George Osborne announced that from next April, people will be able to pass on Isa investments on when they die.

“At the moment, when someone dies, the savings in their Isa lose their tax-free status and their spouse starts paying tax on that money.

“From today, I can announce that when someone dies, their husband or wife will be able to inherit their Isa and keep its tax free status,” Mr Osborne stated.

From today (3 December), if an Isa holder dies, they will be able to pass on benefits to their spouse or civil partner via an additional Isa allowance which they will be able to use from 6 April 2015.

The surviving spouse or civil partner will be allowed to invest as much into their own Isa as their spouse used to have, in addition to their normal annual Isa limit.

He also added that from next April the increased Isa limit will rise again to £15,240.

Mr Osborne also confirmed plans to abolish the 55 per cent ‘death tax’ on pensions, in addition extending this to joint life annuity policies and payments made during annuity guarantee periods.
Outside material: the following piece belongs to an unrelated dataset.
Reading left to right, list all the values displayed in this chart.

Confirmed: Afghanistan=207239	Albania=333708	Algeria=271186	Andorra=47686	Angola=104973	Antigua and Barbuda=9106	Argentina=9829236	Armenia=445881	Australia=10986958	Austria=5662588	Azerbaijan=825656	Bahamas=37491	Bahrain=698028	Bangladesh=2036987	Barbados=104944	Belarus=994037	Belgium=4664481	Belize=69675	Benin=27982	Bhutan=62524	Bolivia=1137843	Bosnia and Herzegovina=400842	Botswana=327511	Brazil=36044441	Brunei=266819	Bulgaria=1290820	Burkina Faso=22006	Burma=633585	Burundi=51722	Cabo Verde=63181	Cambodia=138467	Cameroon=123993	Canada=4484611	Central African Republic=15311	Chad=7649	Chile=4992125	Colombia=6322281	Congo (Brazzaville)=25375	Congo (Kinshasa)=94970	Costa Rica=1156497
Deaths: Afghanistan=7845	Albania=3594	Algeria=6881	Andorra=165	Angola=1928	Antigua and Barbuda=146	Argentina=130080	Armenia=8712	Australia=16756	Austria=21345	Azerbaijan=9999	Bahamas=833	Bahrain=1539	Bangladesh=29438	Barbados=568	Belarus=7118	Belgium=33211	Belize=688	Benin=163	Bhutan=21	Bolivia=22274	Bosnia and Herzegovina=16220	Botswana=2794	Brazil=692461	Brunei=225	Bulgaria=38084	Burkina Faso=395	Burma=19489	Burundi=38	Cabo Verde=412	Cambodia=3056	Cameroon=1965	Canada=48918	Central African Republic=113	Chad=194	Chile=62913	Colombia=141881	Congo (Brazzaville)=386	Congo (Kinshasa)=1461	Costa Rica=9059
“In this Autumn Statement, I confirm that the 55 per cent death tax that currently applies when you pass an unused pension pot on to your loved ones will be abolished.
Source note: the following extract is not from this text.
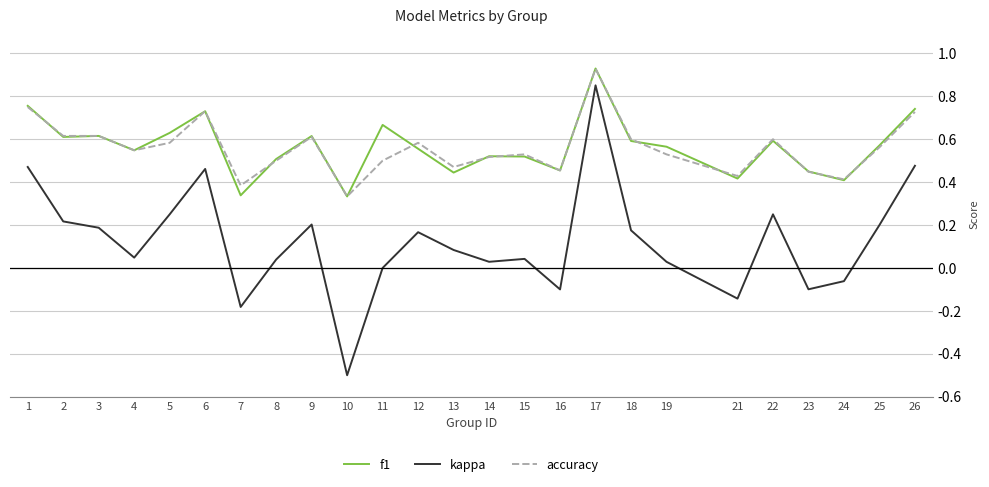

At which category does the chart reach its peak across all series?

17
“I can also tell the House today that we will ensure that people who die before the age of 75 with a joint life or guaranteed term annuity can pass that on tax free too.
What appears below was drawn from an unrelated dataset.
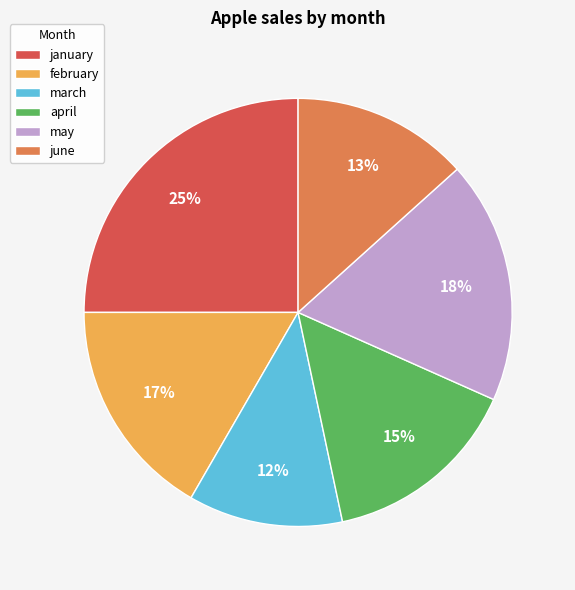

To the nearest percent, what is the difference between the february and january slice percentages?

8%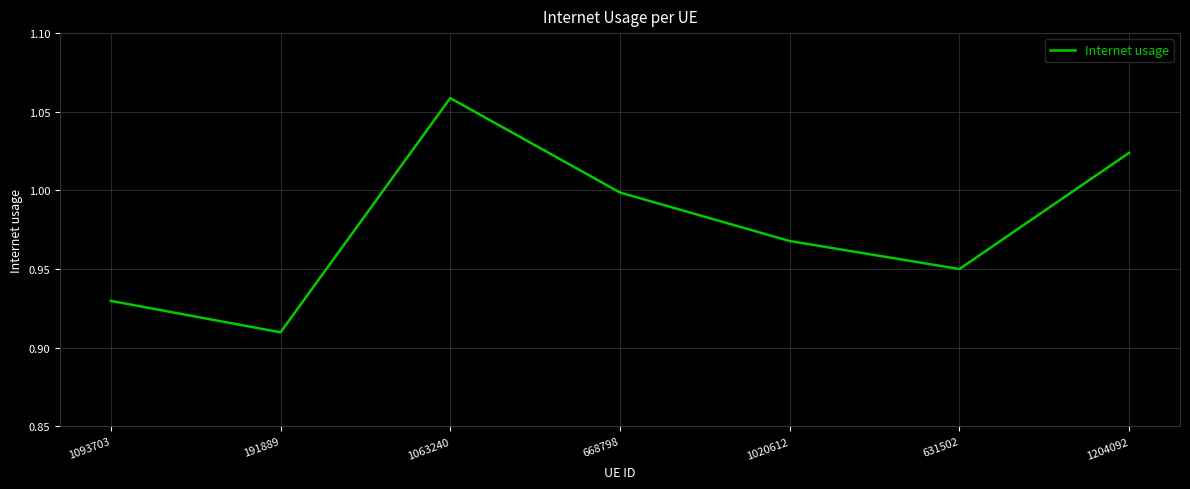

Where is the data nearest to the value 0?

191889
“Pass on your Isa tax free. Pass on your pension tax free. We are delivering fairness for savers,” Mr Osborne proclaimed.

At the end of September, Mr Osborne told the Conservative party conference that no inheritance or income tax will be levied if pension funds are passed on as a lump sum.

He was also expected to abolish tax on annuity payments made to spouses after their partner has died, in order to bring it in line with the other ‘death tax’ changes.

As it currently stands, a surviving partner must pay tax on the income payments they receive from a joint life annuity, which ranges from a half to a third of the original income.